With the pictures removed, the data below must be transcribed in full and exactly.

- _Page-level text extractions_:
====

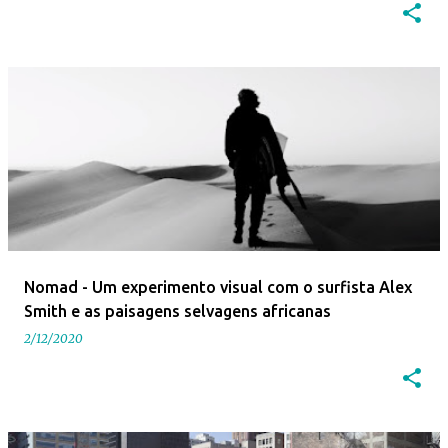
Nomad - Um experimento visual com o surfista Alex
Smith e as paisagens selvagens africanas
2/12/2020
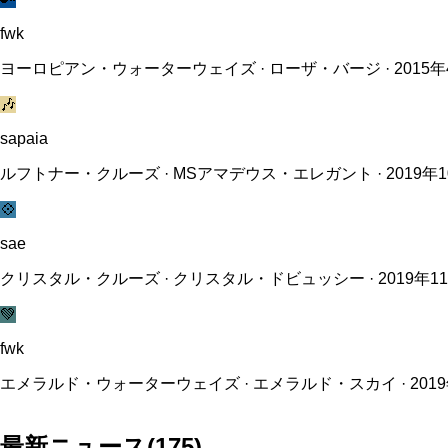
fwk
ヨーロピアン・ウォーターウェイズ · ローザ・バージ · 2015年
🎶
sapaia
ルフトナー・クルーズ · MSアマデウス・エレガント · 2019年1
💠
sae
クリスタル・クルーズ · クリスタル・ドビュッシー · 2019年11
💚
fwk
エメラルド・ウォーターウェイズ · エメラルド・スカイ · 2019
最新ニュース
(
175
)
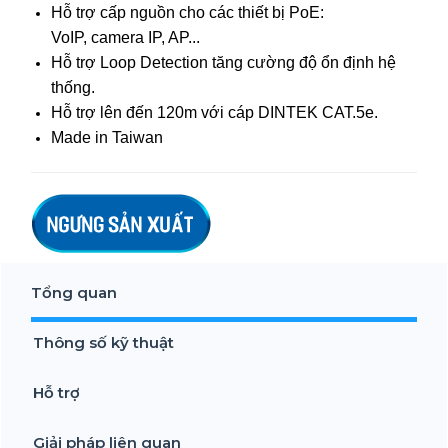
Hỗ trợ cấp nguồn cho các thiết bị PoE:
VoIP, camera IP, AP...
Hỗ trợ Loop Detection tăng cường độ ổn định hệ
thống.
Hỗ trợ lên đến 120m với cáp DINTEK CAT.5e.
Made in Taiwan
Tổng quan
Thông số kỹ thuật
Hỗ trợ
Giải pháp liên quan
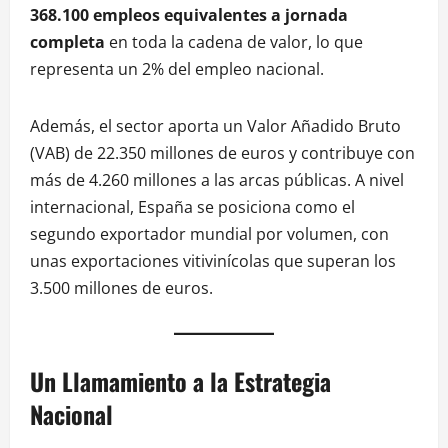
368.100 empleos equivalentes a jornada
completa
en toda la cadena de valor, lo que
representa un 2% del empleo nacional.
Además, el sector aporta un Valor Añadido Bruto
(VAB) de 22.350 millones de euros y contribuye con
más de 4.260 millones a las arcas públicas. A nivel
internacional, España se posiciona como el
segundo exportador mundial por volumen, con
unas exportaciones vitivinícolas que superan los
3.500 millones de euros.
Un Llamamiento a la Estrategia
Nacional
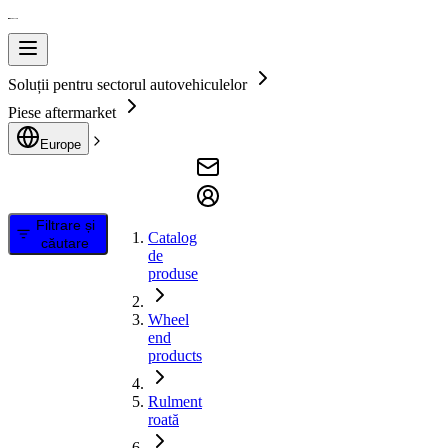
Soluții pentru sectorul autovehiculelor
Piese aftermarket
Europe
Filtrare și
Catalog
căutare
de
produse
Wheel
end
products
Rulment
roată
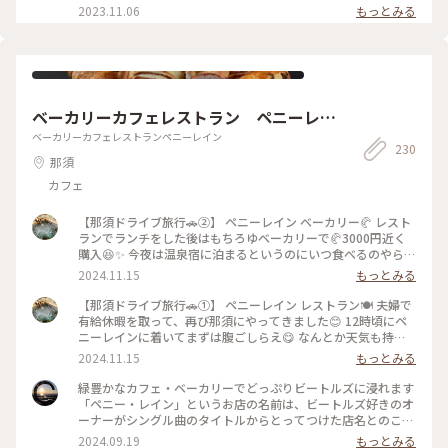
#鬼 #吊橋 #滝 #お散歩 #鬼怒川温泉 #鬼怒川 #雪の日光鬼怒川
2023.11.06
もっとみる
温泉ぶらり旅 #週末2泊2日旅 #ことりっぷ日光
ベーカリーカフェレストラン ペニーレイ
ン
ベーカリーカフェレストランペニーレイン
230
那須
カフェ
【那須ドライブ旅行🚗②】 ペニーレイン ベーカリー🥐 レスト
ランでランチをした後はもちろゆベーカリーで🥐3000円近く
購入😆✨ 今夜は温泉宿に泊まるというのにいつ食べるのやら笑
🤣ま、良いんです😁 最初は少し混雑していた店内も気付けば
2024.11.15
もっとみる
写真程度の感じに。 本当に平日で正解でしたね。 人混みと行
列は苦手なので😅 どれもこれも…本当に美味しそうで😆❣️ と
【那須ドライブ旅行🚗①】 ペニーレイン レストラン🍽️ 夫婦で
ても迷いました。 店内、店外共に常にビートルズの曲が流
有給休暇を取って、再び那須にやってきました😊 12時頃にペ
れ、色々なビートルズ由来の物が飾られていましたよ。 グッ
ニーレインに着いてまずは腹ごしらえ😋 なんとか天気も持っ
ズも売られていました。 . 2024/11/15 . #那須 #那須旅行 #ペ
たのでテラス席でいただくことに。 私はパエリア🥘 旦那はハ
2024.11.15
もっとみる
ニーレイン #ベーカリー #パン
ンバーグをダブルで🤣 ちょっとお高いけど美味しかったです
よ。 いつもは行列で大混雑らしいので、平日に来て良かった
緑豊かなカフェ・ベーカリーでどっぷりビートルズに浸れます
って思いました😆✨✨ それでも車はたくさん止まっていました
「ペニー・レイン」というお店の名前は、ビートルズ好きのオ
し、たくさんお客さんはいましたけどね！ 私はビートルズは
ーナーがシングル曲のタイトルからとってつけた店名とのこ
まあ好きな方ですが、旦那はストーンズ派だそうです🤣 もち
と。 お店に入ると焼き立てパンの香りが広がり、処狭しと美
2024.09.19
もっとみる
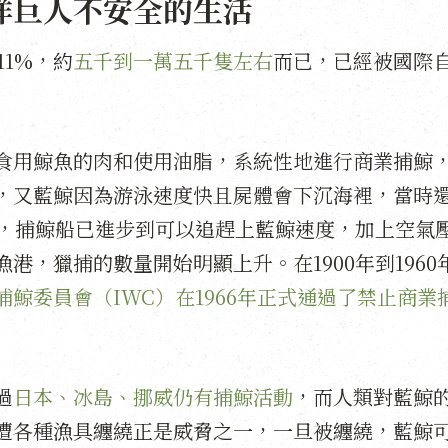
洋巨人不安全的生活
11%，約
五千到一萬五千隻左右
而已，已經被國際
了食用鯨魚的肉和使用油脂，系統性地進行商業捕鯨
，又藍鯨因為游泳速度快且屍體會下沉海裡，當時
後，捕鯨船已進步到可以追趕上藍鯨速度，加上空氣
港，獵捕的數量開始明顯上升。在1900年到1960
捕鯨委員會（IWC）在1966年正式通過了禁止商業
過
日本、冰島、挪威仍有捕鯨活動
，而人類對藍鯨
遭各種漁具纏繞正是威脅之一，一旦被纏繞，藍鯨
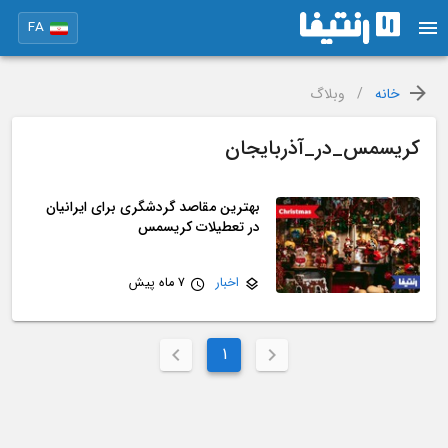
FA
خانه
/
وبلاگ
کریسمس_در_آذربایجان
بهترین مقاصد گردشگری برای ایرانیان
در تعطیلات کریسمس
اخبار
7 ماه پیش
1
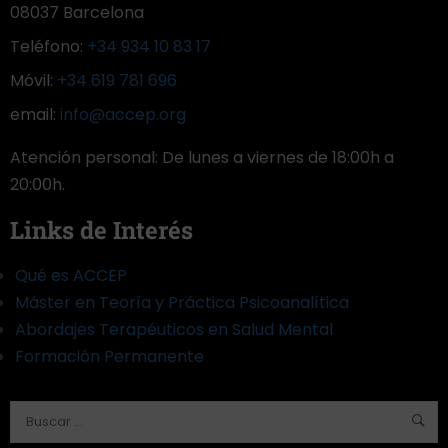
08037 Barcelona
Teléfono:
+34 934 10 83 17
Móvil:
+34 619 781 696
email:
info@accep.org
Atención personal: De lunes a viernes de 18:00h a
20:00h.
Links de Interés
Qué es ACCEP
Máster en Teoría y Práctica Psicoanalítica
Abordajes Terapéuticos en Salud Mental
Formación Permanente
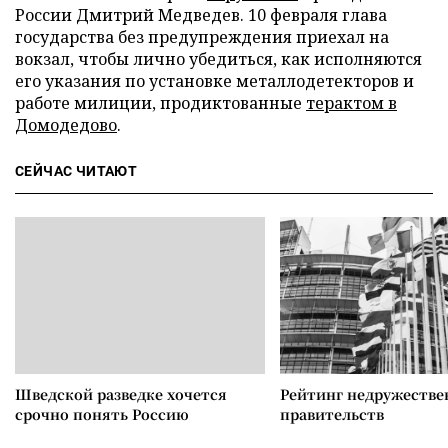
России Дмитрий Медведев. 10 февраля глава
государства без предупреждения приехал на
вокзал, чтобы лично убедиться, как исполняются
его указания по установке металлодетекторов и
работе милиции, продиктованные
терактом в
Домодедово
.
СЕЙЧАС ЧИТАЮТ
Шведской разведке хочется
Рейтинг недружеств
срочно понять Россию
правительств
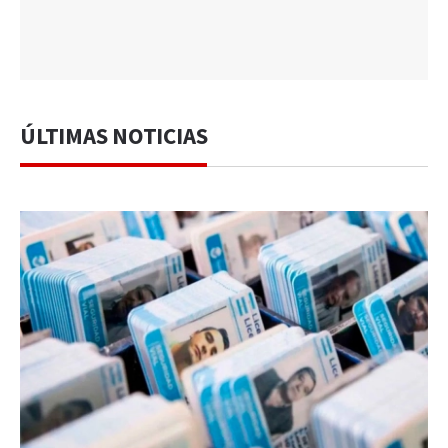
ÚLTIMAS NOTICIAS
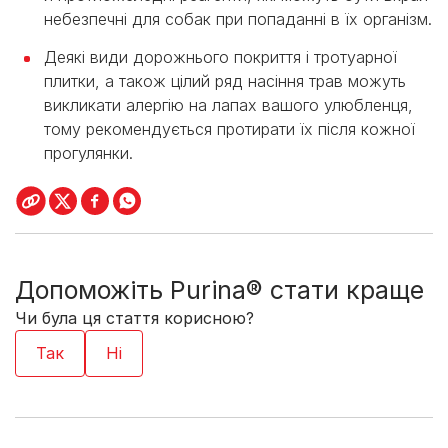
небезпечні для собак при попаданні в їх організм.
Деякі види дорожнього покриття і тротуарної
плитки, а також цілий ряд насіння трав можуть
викликати алергію на лапах вашого улюбленця,
тому рекомендується протирати їх після кожної
прогулянки.
Допоможіть Purina® стати краще
Чи була ця стаття корисною?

====

- _TASK ANSWER_:
Nomad - Um experimento visual com o surfista Alex
Smith e as paisagens selvagens africanas
2/12/2020
fwk
ヨーロピアン・ウォーターウェイズ · ローザ・バージ · 2015年
🎶
sapaia
ルフトナー・クルーズ · MSアマデウス・エレガント · 2019年1
💠
sae
クリスタル・クルーズ · クリスタル・ドビュッシー · 2019年11
💚
fwk
エメラルド・ウォーターウェイズ · エメラルド・スカイ · 2019
最新ニュース
(
175
)
Hỗ trợ cấp nguồn cho các thiết bị PoE:
VoIP, camera IP, AP...
Hỗ trợ Loop Detection tăng cường độ ổn định hệ
thống.
Hỗ trợ lên đến 120m với cáp DINTEK CAT.5e.
Made in Taiwan
Tổng quan
Thông số kỹ thuật
Hỗ trợ
Giải pháp liên quan
368.100 empleos equivalentes a jornada
completa
en toda la cadena de valor, lo que
representa un 2% del empleo nacional.
Además, el sector aporta un Valor Añadido Bruto
(VAB) de 22.350 millones de euros y contribuye con
más de 4.260 millones a las arcas públicas. A nivel
internacional, España se posiciona como el
segundo exportador mundial por volumen, con
unas exportaciones vitivinícolas que superan los
3.500 millones de euros.
Un Llamamiento a la Estrategia
Nacional
Soluții pentru sectorul autovehiculelor
Piese aftermarket
Europe
Filtrare și
Catalog
căutare
de
produse
Wheel
end
products
Rulment
roată
#鬼 #吊橋 #滝 #お散歩 #鬼怒川温泉 #鬼怒川 #雪の日光鬼怒川
2023.11.06
もっとみる
温泉ぶらり旅 #週末2泊2日旅 #ことりっぷ日光
ベーカリーカフェレストラン ペニーレイ
ン
ベーカリーカフェレストランペニーレイン
230
那須
カフェ
【那須ドライブ旅行🚗②】 ペニーレイン ベーカリー🥐 レスト
ランでランチをした後はもちろゆベーカリーで🥐3000円近く
購入😆✨ 今夜は温泉宿に泊まるというのにいつ食べるのやら笑
🤣ま、良いんです😁 最初は少し混雑していた店内も気付けば
2024.11.15
もっとみる
写真程度の感じに。 本当に平日で正解でしたね。 人混みと行
列は苦手なので😅 どれもこれも…本当に美味しそうで😆❣️ と
【那須ドライブ旅行🚗①】 ペニーレイン レストラン🍽️ 夫婦で
ても迷いました。 店内、店外共に常にビートルズの曲が流
有給休暇を取って、再び那須にやってきました😊 12時頃にペ
れ、色々なビートルズ由来の物が飾られていましたよ。 グッ
ニーレインに着いてまずは腹ごしらえ😋 なんとか天気も持っ
ズも売られていました。 . 2024/11/15 . #那須 #那須旅行 #ペ
たのでテラス席でいただくことに。 私はパエリア🥘 旦那はハ
2024.11.15
もっとみる
ニーレイン #ベーカリー #パン
ンバーグをダブルで🤣 ちょっとお高いけど美味しかったです
よ。 いつもは行列で大混雑らしいので、平日に来て良かった
緑豊かなカフェ・ベーカリーでどっぷりビートルズに浸れます
って思いました😆✨✨ それでも車はたくさん止まっていました
「ペニー・レイン」というお店の名前は、ビートルズ好きのオ
し、たくさんお客さんはいましたけどね！ 私はビートルズは
ーナーがシングル曲のタイトルからとってつけた店名とのこ
まあ好きな方ですが、旦那はストーンズ派だそうです🤣 もち
と。 お店に入ると焼き立てパンの香りが広がり、処狭しと美
2024.09.19
もっとみる
洋巨人不安全的生活
11%，約
五千到一萬五千隻左右
而已，已經被國際
了食用鯨魚的肉和使用油脂，系統性地進行商業捕鯨
，又藍鯨因為游泳速度快且屍體會下沉海裡，當時
後，捕鯨船已進步到可以追趕上藍鯨速度，加上空氣
港，獵捕的數量開始明顯上升。在1900年到1960
捕鯨委員會（IWC）在1966年正式通過了禁止商業
過
日本、冰島、挪威仍有捕鯨活動
，而人類對藍鯨
遭各種漁具纏繞正是威脅之一，一旦被纏繞，藍鯨
FA
خانه
/
وبلاگ
کریسمس_در_آذربایجان
بهترین مقاصد گردشگری برای ایرانیان
در تعطیلات کریسمس
اخبار
7 ماه پیش
1
08037 Barcelona
Teléfono:
+34 934 10 83 17
Móvil:
+34 619 781 696
email:
info@accep.org
Atención personal: De lunes a viernes de 18:00h a
20:00h.
Links de Interés
Qué es ACCEP
Máster en Teoría y Práctica Psicoanalítica
Abordajes Terapéuticos en Salud Mental
Formación Permanente
России Дмитрий Медведев. 10 февраля глава
государства без предупреждения приехал на
вокзал, чтобы лично убедиться, как исполняются
его указания по установке металлодетекторов и
работе милиции, продиктованные
терактом в
Домодедово
.
СЕЙЧАС ЧИТАЮТ
Шведской разведке хочется
Рейтинг недружеств
срочно понять Россию
правительств
ÚLTIMAS NOTICIAS
небезпечні для собак при попаданні в їх організм.
Деякі види дорожнього покриття і тротуарної
плитки, а також цілий ряд насіння трав можуть
викликати алергію на лапах вашого улюбленця,
тому рекомендується протирати їх після кожної
прогулянки.
Допоможіть Purina® стати краще
Чи була ця стаття корисною?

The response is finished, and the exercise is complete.